#### [What the task requires]
Every entry should be repeated exactly as written.

#### [Given information]
*** Block opens ***

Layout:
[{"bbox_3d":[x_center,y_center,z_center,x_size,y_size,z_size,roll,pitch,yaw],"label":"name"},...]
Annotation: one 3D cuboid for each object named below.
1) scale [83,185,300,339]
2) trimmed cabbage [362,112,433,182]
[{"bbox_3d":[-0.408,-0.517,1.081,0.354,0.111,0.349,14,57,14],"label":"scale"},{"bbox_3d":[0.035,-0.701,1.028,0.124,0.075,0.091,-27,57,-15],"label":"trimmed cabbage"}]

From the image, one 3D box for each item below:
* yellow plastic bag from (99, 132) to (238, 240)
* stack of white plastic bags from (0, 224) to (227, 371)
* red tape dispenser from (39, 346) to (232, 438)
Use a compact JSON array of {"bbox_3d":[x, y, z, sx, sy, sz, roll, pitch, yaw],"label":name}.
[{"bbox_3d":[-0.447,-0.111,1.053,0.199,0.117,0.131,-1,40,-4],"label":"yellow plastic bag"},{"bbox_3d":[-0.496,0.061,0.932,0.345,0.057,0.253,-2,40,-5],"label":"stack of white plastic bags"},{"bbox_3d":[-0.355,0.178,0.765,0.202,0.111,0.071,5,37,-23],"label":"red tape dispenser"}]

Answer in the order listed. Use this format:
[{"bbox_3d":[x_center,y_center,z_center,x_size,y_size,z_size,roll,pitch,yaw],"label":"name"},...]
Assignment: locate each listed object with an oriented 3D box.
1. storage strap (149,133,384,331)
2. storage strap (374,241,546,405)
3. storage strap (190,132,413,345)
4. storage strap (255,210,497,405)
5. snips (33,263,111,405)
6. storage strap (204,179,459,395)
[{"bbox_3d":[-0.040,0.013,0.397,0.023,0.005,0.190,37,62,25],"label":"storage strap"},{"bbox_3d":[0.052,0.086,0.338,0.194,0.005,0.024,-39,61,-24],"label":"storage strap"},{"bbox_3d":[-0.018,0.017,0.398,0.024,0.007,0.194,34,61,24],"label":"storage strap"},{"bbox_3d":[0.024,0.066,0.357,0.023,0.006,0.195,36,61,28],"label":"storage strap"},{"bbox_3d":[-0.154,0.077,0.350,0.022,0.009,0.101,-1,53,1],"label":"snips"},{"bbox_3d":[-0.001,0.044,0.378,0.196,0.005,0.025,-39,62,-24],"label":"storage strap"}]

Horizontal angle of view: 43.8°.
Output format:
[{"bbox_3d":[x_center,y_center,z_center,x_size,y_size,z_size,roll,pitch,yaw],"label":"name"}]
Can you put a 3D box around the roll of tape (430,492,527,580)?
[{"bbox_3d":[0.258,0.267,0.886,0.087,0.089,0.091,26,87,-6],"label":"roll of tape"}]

*** Block closes ***

#### [Reply to the exercise]
Layout:
[{"bbox_3d":[x_center,y_center,z_center,x_size,y_size,z_size,roll,pitch,yaw],"label":"name"},...]
Annotation: one 3D cuboid for each object named below.
1) scale [83,185,300,339]
2) trimmed cabbage [362,112,433,182]
[{"bbox_3d":[-0.408,-0.517,1.081,0.354,0.111,0.349,14,57,14],"label":"scale"},{"bbox_3d":[0.035,-0.701,1.028,0.124,0.075,0.091,-27,57,-15],"label":"trimmed cabbage"}]

From the image, one 3D box for each item below:
* yellow plastic bag from (99, 132) to (238, 240)
* stack of white plastic bags from (0, 224) to (227, 371)
* red tape dispenser from (39, 346) to (232, 438)
Use a compact JSON array of {"bbox_3d":[x, y, z, sx, sy, sz, roll, pitch, yaw],"label":name}.
[{"bbox_3d":[-0.447,-0.111,1.053,0.199,0.117,0.131,-1,40,-4],"label":"yellow plastic bag"},{"bbox_3d":[-0.496,0.061,0.932,0.345,0.057,0.253,-2,40,-5],"label":"stack of white plastic bags"},{"bbox_3d":[-0.355,0.178,0.765,0.202,0.111,0.071,5,37,-23],"label":"red tape dispenser"}]

Answer in the order listed. Use this format:
[{"bbox_3d":[x_center,y_center,z_center,x_size,y_size,z_size,roll,pitch,yaw],"label":"name"},...]
Assignment: locate each listed object with an oriented 3D box.
1. storage strap (149,133,384,331)
2. storage strap (374,241,546,405)
3. storage strap (190,132,413,345)
4. storage strap (255,210,497,405)
5. snips (33,263,111,405)
6. storage strap (204,179,459,395)
[{"bbox_3d":[-0.040,0.013,0.397,0.023,0.005,0.190,37,62,25],"label":"storage strap"},{"bbox_3d":[0.052,0.086,0.338,0.194,0.005,0.024,-39,61,-24],"label":"storage strap"},{"bbox_3d":[-0.018,0.017,0.398,0.024,0.007,0.194,34,61,24],"label":"storage strap"},{"bbox_3d":[0.024,0.066,0.357,0.023,0.006,0.195,36,61,28],"label":"storage strap"},{"bbox_3d":[-0.154,0.077,0.350,0.022,0.009,0.101,-1,53,1],"label":"snips"},{"bbox_3d":[-0.001,0.044,0.378,0.196,0.005,0.025,-39,62,-24],"label":"storage strap"}]

Horizontal angle of view: 43.8°.
Output format:
[{"bbox_3d":[x_center,y_center,z_center,x_size,y_size,z_size,roll,pitch,yaw],"label":"name"}]
Can you put a 3D box around the roll of tape (430,492,527,580)?
[{"bbox_3d":[0.258,0.267,0.886,0.087,0.089,0.091,26,87,-6],"label":"roll of tape"}]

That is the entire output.